End-to-end simultaneous speech translation (SimulST) outputs translation while receiving the streaming speech inputs (a.k.a. streaming speech translation), and hence needs to segment the speech inputs and then translate based on the current received speech. However, segmenting the speech inputs at unfavorable moments can disrupt the acoustic integrity and adversely affect the performance of the translation model.

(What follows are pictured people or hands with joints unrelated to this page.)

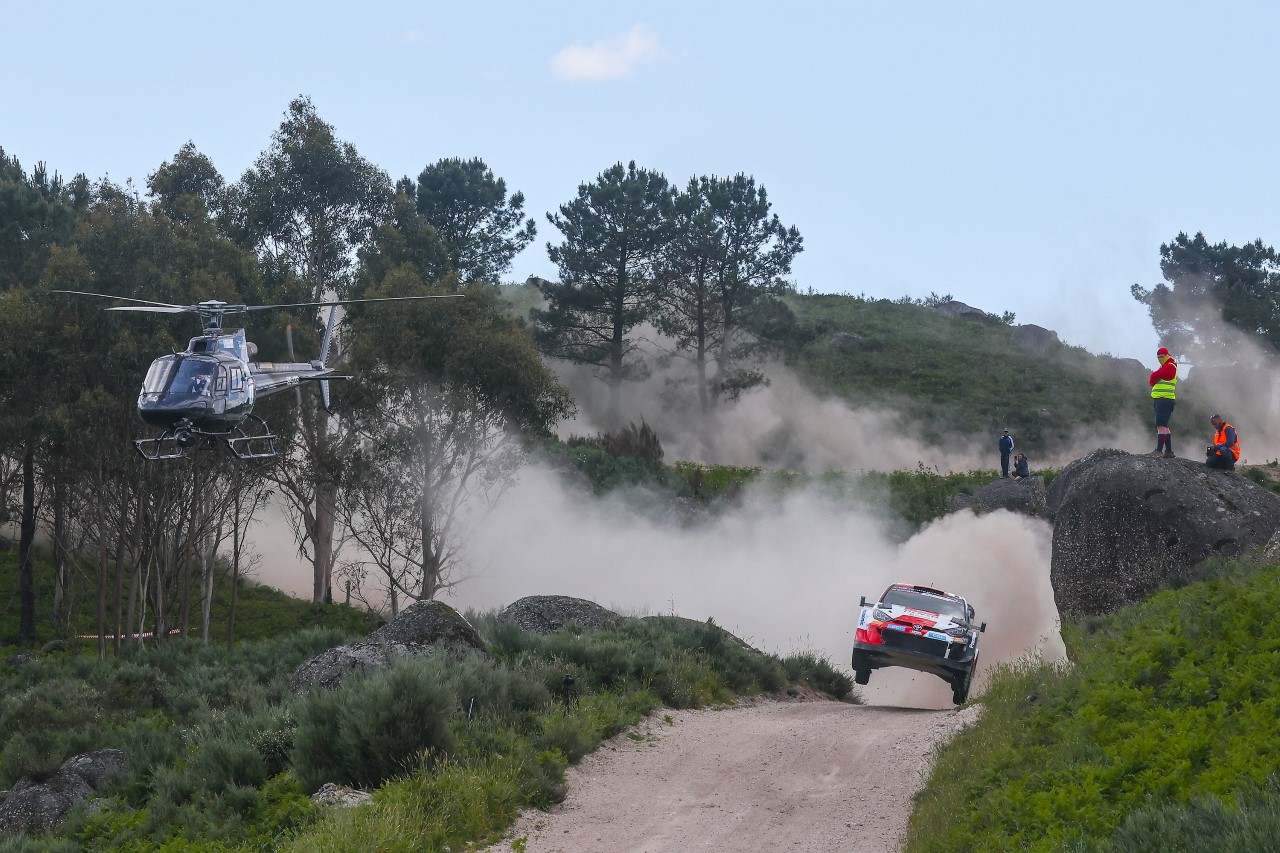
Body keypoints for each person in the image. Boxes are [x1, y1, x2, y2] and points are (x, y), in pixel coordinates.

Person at [1149, 347, 1178, 458]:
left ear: (1167, 355)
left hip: (1164, 399)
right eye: (1158, 357)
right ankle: (1169, 451)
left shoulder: (1169, 366)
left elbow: (1153, 376)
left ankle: (1159, 450)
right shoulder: (1168, 366)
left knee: (1161, 426)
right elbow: (1155, 378)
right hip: (1164, 399)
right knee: (1165, 426)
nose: (1160, 359)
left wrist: (1153, 379)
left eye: (1162, 356)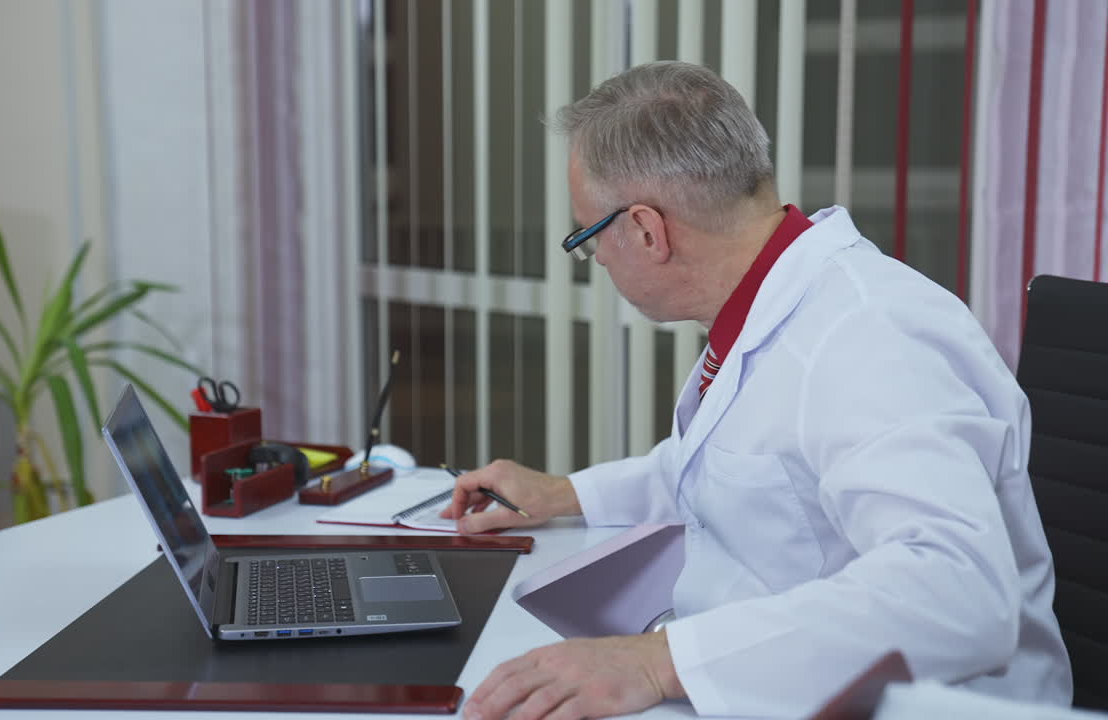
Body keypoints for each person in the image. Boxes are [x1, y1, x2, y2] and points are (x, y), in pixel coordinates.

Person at [441, 61, 1072, 719]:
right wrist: (565, 493)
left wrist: (654, 662)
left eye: (587, 237)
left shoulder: (870, 337)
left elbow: (958, 593)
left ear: (646, 230)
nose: (595, 260)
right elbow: (725, 472)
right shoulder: (764, 307)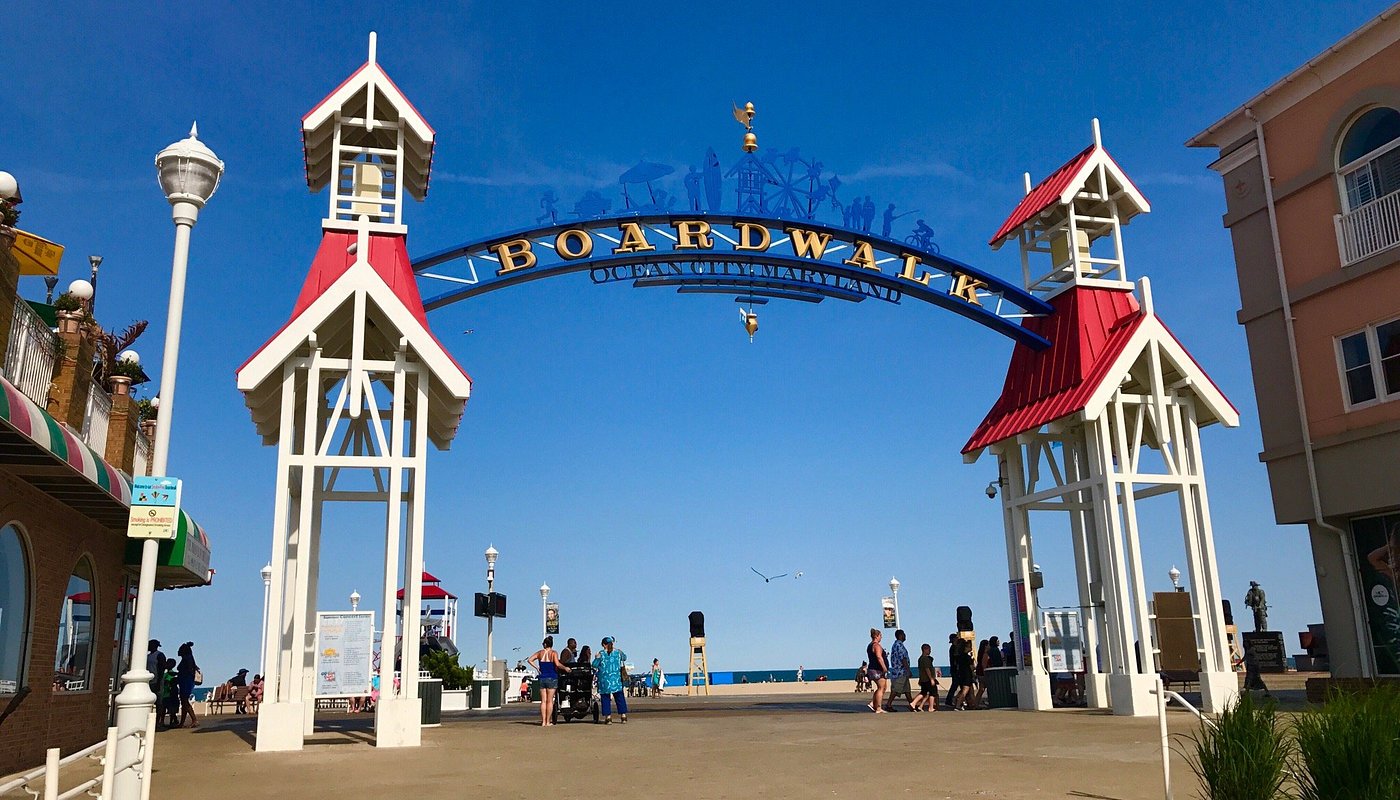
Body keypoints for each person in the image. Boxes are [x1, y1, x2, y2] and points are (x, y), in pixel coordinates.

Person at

Therefore, learning to segment the speech inputs at those moments that are beneficial for the translation model to produce high-quality translation is the key to SimulST. Existing SimulST methods, either using the fixed-length segmentation or external segmentation model, always separate segmentation from the underlying translation model, where the gap results in segmentation outcomes that are not necessarily beneficial for the translation process. In this paper, we propose Differentiable Segmentation (DiSeg) for SimulST to directly learn segmentation from the underlying translation model. DiSeg turns hard segmentation into differentiable through the proposed expectation training, enabling it to be jointly trained with the translation model and thereby learn translation-beneficial segmentation. Experimental results demonstrate that DiSeg achieves state-of-the-art performance and exhibits superior segmentation capability.